W3C home > Mailing lists > Public > public-webapi@w3.org > May 2008

Re: Blobs: An alternate (complementary?) binary data proposal (Was: File IO...)

From: Maciej Stachowiak <mjs@apple.com>
Date: Sun, 11 May 2008 15:02:37 -0700
Cc: "Web API WG (public)" <public-webapi@w3.org>, Aaron Boodman <aa@google.com>, Ian Hickson <ian@hixie.ch>
Message-Id: <1841CBE6-2C8D-40C8-91C2-9EB6C4E70A2C@apple.com>
To: Chris Prince <cprince@google.com>

On May 10, 2008, at 11:39 PM, Chris Prince wrote:

> On Sat, May 10, 2008 at 1:18 AM, Maciej Stachowiak <mjs@apple.com>  
> wrote:
>> I'm not really clear on why Blobs must be distinct from ByteArrays.
>> The only explanation is: "The primary difference is that Blobs are
>> immutable*, and can therefore represent large objects." But I am not
>> sure why immutability is necessary to have the ability to represent
>> large objects. If you are thinking immutability is necessary to be
>> able to have large objects memory mapped from disk, then mmap with a
>> private copy-on-write mapping should solve that problem just fine.
> Making Blobs immutable simplifies a number of problems:
> (1) Asynchronous APIs.
> Large Blobs can be passed to XmlHttpRequest for an asynchronous POST,
> or to Database for an asynchronous INSERT.  If Blobs are mutable, the
> caller can modify the contents at any time.  The XmlHttpRequest or
> Database operation will be undefined.
> Careful callers could wait for the operation to finish (at least in
> these two examples; I'm not sure about all possible scenarios).  But
> this is starting to put quite a burden on developers.
> (2) HTML5 Workers.
> There are cases where apps will get a Blob on the UI thread, and then
> want to operate on it in a Worker.  Note that the Blob may be
> file-backed or memory-backed.
> Worker threads are isolated execution environments.  If Blobs are
> mutable, it seems like tricky (or impossible) gymnastics would be
> required to ensure one thread's file writes aren't seen by another
> thread's reads, unless you create a copy.  And that is doubly true for
> memory-backed blobs.
> (I'm not even considering older mobile operating systems, which may
> not have all the file and memory capabilities of modern OSes.)

Both of these can be addressed by the APIs (including the worker  
transfer mechanism) making a copy, which can use a copy-on-write  
mechanism to avoid actually making a copy in the common case.

It seems like immutability creates its own problems.

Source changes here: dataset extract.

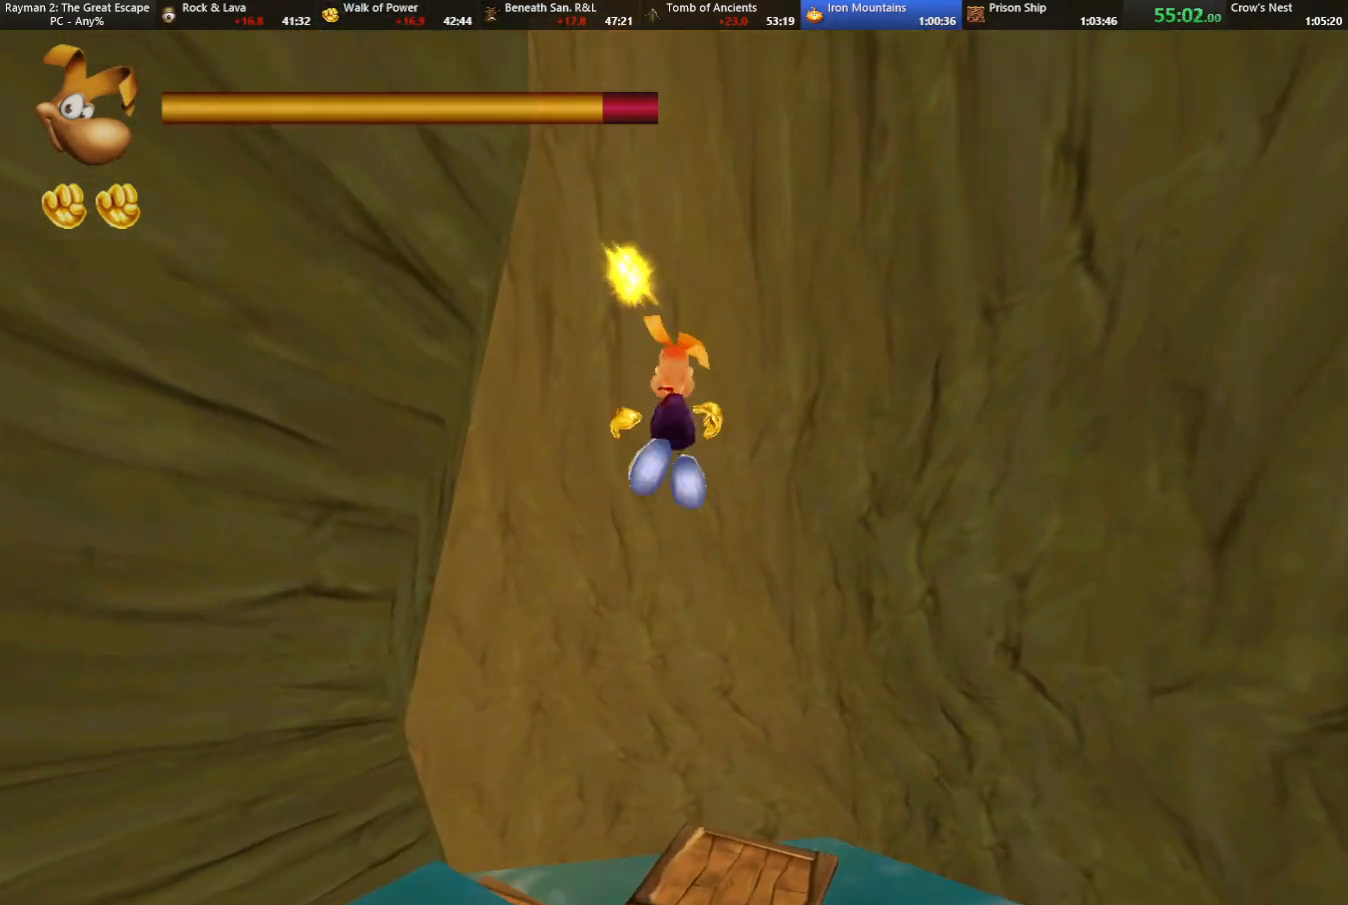
{"keys": ["jump", "strafe", "up"], "events": [[17, "jump", "up"], [167, "right", "down"], [433, "right", "up"], [483, "jump", "down"]]}
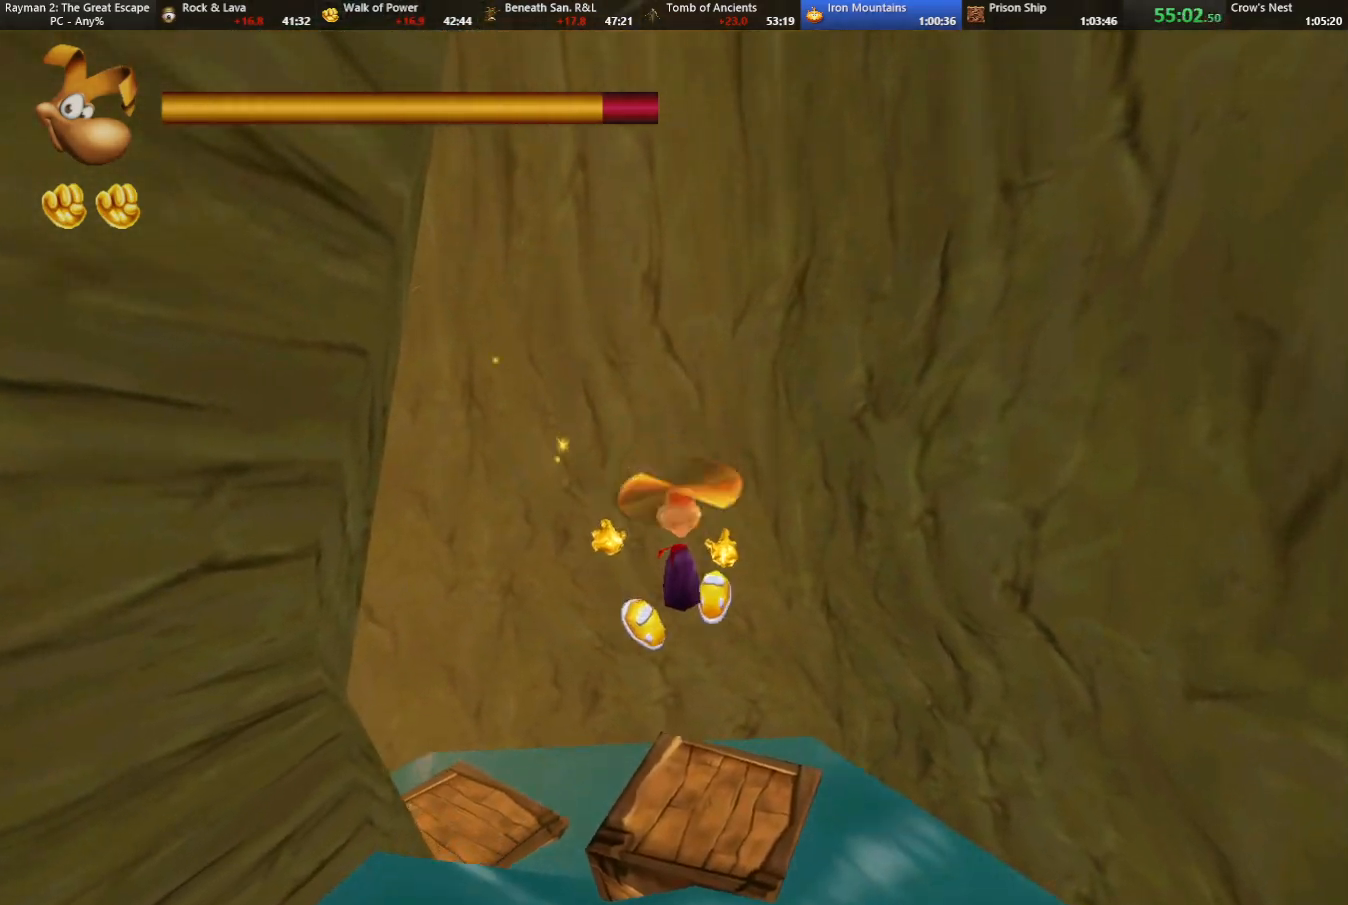
{"keys": ["jump", "strafe", "up"], "events": [[83, "jump", "up"], [133, "jump", "down"], [217, "jump", "up"], [500, "jump", "down"]]}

If you have a  
large piece of binary data, say retrieved over the network from XHR,  
and the only way to change it is to make a copy, and you have multiple  
pieces of your code that want to change it, you are going to be  
allocating memory for many copies.

(I should add that I also find the name "Blob" distasteful in an API,  
but that is a minor poin).

I'm still not convinced that immutability is good, or that the  
ECMAScript ByteArray proposal can't handle the required use cases.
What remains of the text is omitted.